Terry Gross: “…It’s kind of like a mix of narcissism and mysticism.”

George Carlin: “The trouble is, we’ve been separated from being that universe by being born we’ve been given a name and an identity and being individuated and separated from the oneness, and that’s what religion exploits…”

I saw Carlin for the first time on HBO’s Comic Relief. When all the other eight year old girls were devouring Ramona Quimby, Age 8 books I was voraciously taking in Comic Relief over and over again, laughing at jokes I didn’t yet understand.

I loved the sketches Robin Williams, Whoopi Goldberg, and Billy Crystal did. There was a parade of comedians… Gary Shandling, Tony Danza (who told a street joke about the farmer and his favorite three-legged pig.) Sid Caesar did some physical comedy.

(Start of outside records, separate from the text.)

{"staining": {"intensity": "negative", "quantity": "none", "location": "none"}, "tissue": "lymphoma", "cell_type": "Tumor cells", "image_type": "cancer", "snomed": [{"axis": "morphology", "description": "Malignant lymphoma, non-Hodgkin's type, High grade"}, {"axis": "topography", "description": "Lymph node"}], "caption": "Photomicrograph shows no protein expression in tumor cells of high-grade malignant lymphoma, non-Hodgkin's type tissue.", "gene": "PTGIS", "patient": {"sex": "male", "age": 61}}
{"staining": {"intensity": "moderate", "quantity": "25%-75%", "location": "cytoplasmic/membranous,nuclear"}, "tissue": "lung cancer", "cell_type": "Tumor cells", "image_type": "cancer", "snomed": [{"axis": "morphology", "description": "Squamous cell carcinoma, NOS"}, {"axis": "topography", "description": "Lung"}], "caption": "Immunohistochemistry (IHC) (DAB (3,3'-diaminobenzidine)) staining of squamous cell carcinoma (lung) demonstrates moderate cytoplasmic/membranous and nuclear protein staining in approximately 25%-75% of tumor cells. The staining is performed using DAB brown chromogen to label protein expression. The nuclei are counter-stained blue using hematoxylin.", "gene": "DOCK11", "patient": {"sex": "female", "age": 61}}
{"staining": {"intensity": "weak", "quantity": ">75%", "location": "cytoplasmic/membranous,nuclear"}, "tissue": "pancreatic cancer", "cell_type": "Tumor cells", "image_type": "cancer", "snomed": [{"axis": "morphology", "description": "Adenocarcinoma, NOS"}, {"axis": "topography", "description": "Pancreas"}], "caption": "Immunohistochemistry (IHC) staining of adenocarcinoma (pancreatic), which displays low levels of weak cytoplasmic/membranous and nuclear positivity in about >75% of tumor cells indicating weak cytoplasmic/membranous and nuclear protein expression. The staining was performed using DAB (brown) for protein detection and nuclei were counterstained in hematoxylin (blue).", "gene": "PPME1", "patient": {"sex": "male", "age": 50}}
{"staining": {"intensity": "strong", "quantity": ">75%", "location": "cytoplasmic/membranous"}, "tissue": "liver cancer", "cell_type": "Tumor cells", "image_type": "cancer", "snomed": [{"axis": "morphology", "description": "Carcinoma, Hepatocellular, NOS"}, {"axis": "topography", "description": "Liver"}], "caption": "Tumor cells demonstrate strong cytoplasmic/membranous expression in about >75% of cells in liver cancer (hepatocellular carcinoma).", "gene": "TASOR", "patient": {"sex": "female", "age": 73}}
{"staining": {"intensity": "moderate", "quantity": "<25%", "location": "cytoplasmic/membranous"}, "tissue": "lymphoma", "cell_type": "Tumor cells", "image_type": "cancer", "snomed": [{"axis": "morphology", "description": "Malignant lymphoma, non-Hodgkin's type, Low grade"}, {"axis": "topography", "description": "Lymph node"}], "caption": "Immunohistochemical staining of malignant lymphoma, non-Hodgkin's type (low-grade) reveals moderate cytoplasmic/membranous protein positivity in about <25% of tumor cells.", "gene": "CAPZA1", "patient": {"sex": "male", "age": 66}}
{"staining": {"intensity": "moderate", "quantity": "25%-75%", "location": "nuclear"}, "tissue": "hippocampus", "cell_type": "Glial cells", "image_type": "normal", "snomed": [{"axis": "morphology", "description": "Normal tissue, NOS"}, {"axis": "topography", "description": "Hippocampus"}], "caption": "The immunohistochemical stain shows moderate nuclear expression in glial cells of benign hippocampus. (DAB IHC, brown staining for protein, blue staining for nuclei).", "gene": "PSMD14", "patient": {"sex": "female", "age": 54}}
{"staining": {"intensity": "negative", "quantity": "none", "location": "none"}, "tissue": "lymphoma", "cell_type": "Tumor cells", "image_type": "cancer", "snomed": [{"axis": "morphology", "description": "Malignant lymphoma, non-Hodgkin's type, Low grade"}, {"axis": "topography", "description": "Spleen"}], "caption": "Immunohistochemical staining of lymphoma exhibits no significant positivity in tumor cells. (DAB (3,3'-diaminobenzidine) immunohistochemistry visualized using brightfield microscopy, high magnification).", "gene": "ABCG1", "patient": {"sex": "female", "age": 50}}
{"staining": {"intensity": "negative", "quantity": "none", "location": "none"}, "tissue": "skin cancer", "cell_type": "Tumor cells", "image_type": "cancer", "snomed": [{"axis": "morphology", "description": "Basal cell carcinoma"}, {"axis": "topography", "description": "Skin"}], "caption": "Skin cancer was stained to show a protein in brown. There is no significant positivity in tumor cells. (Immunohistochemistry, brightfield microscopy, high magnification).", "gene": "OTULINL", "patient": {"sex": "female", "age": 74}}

And then there was Carlin’s routine on Stuff. With his five minutes, he packed in more jokes than most comics at clubs today. This quintessential rant on our attachment to the physical stuff that makes us feel at Home was truly brilliant.

He talked a mile a minute, he nailed every neurosis, and hit every emotional note with masterful facial punctuation. It somehow spoke to my inner cranky old guy in mid-life crisis. My parents are sort of packrats and junk-recycling artists, and whenever we traveled, it seemed we’d take enough extra stuff to set up an entire household on vacation.

This was the first time someone had taken my childhood thoughts and feelings about my parents junk-collecting and how out of control I felt, and encapsulated them into short bursts of hilarious insight in that inimitable comedian way of “saying what we’re all thinking.”

Listening to him gave me that sense of connectedness and oneness that Carlin talks about with Terry. And, along with Molly Ringwald in Sixteen Candles, George Carlin was one of the first deeply imprinted artistic influences that made me say, “That’s what I want to do.”